They finally certified the result of the Detroit mayoral primary election yesterday, almost a month after the vote.
Unfortunately, what went on demonstrates conclusively that neither the county nor the city can be trusted to run elections. The state, if not the federal government, needs to come in and run Detroit’s general election in November.
The primary result itself was stunning, as we learned on election night. More than half the voters wrote in the name Mike Duggan. For any candidate to win as a write-in is almost unheard of.
But in this case, Duggan is a white man who moved into a nearly all-black city to run for mayor. I figured his ego had gotten the better of him. But I was wrong, and the most inspiring thing is this: Detroiters proved all those who said they were incapable of rising above race prejudice are dead wrong.
Detroiters clearly don’t care if they have a black mayor, a white one, or a purple one. They want the candidate they think is most likely to get the cops to come and the streetlights to come on, and last month, a majority thought that person was Mike Duggan.
But while the voters deserve praise, their officials and politicians deserve anything but.

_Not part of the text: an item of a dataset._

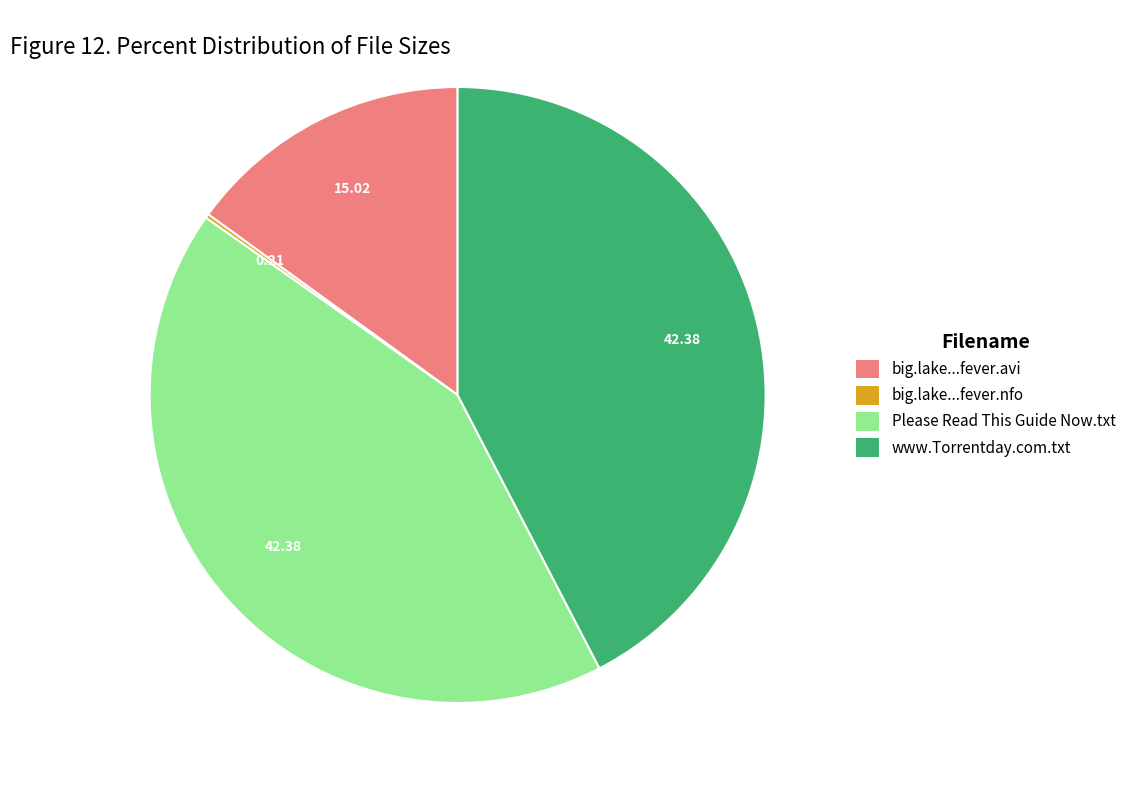

What is the ratio of the value at Please Read This Guide Now.txt to the value at www.Torrentday.com.txt?

1.0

Wayne County Clerk Cathy Garrett’s operation tried to disenfranchise more than half of Mike Duggan’s voters, based on some trumped-up nonsense about not counting write-ins where counters had failed to make “hash marks.”

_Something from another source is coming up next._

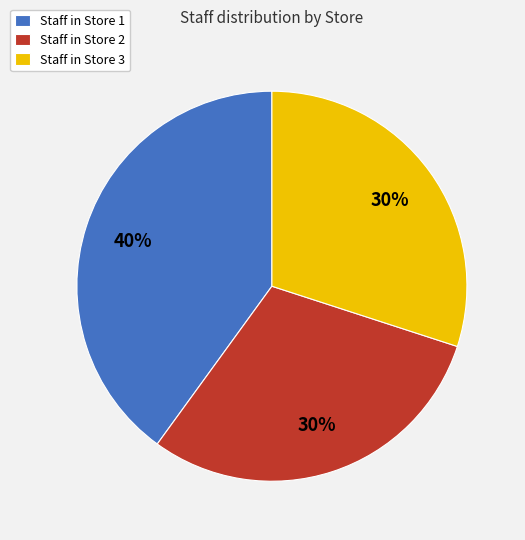

Combined, do Staff in Store 3 and Staff in Store 2 account for over 50%?

Yes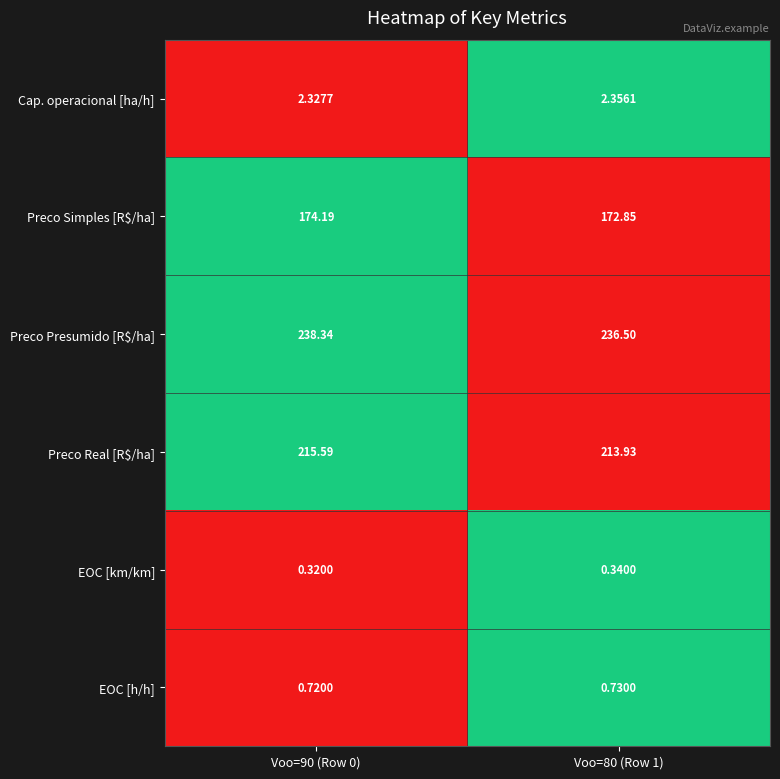

Which series changed the most between Voo=90 (Row 0) and Voo=80 (Row 1)?

Preco Presumido [R$/ha]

The Wayne County Board of Canvassers then refused to certify the results, which meant elections officials from the secretary of state had to come to Detroit. They did.
Michigan Elections Director Chris Thomas has been in his job for many years, and I’ve never known him to utter the slightest criticism of any local official.

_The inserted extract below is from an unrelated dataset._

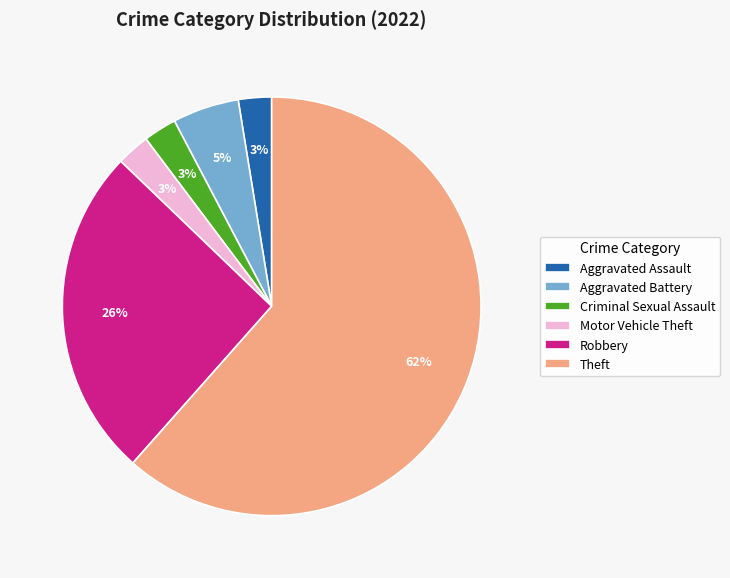

Does any single category account for the majority?

Yes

But yesterday, he said this: The state intervention “has stopped the most massive disenfranchisement in the history of the state.” Thomas added that the state had to “correct a problem that should not have occurred.”
As expected, the state overturned Wayne County Clerk Garrett’s blatant attempt to discard most of Duggan’s votes. But they also found that city clerk Janice Winfrey’s operation somehow missed more than 4,000 of Mike Duggan’s votes. Corruption, meet incompetence.
Runner-up Benny Napoleon, who had almost identical vote totals in every count, is probably going to lose in November. But he’s run an honorable campaign, and yesterday called for federal oversight of the election, saying, “At this historic time, Detroit voters need to be assured beyond any doubt that their vote will be counted and counted accurately.”
Nobody could put it better. What is dismaying, however is that some just can’t seem to accept the results of this election. Chief among these is Tom Barrow, an ex-convict who has run for mayor and lost four times. But though he got less than four percent of the vote, he is calling for a recount. D Etta Wilcoxson, who lost the primary for Secretary of State by four to one, is suing as well.
They need new hobbies. The people know what they are doing. All Detroit voters need is a little oversight to make sure nobody tries to take away their voice and their power in November.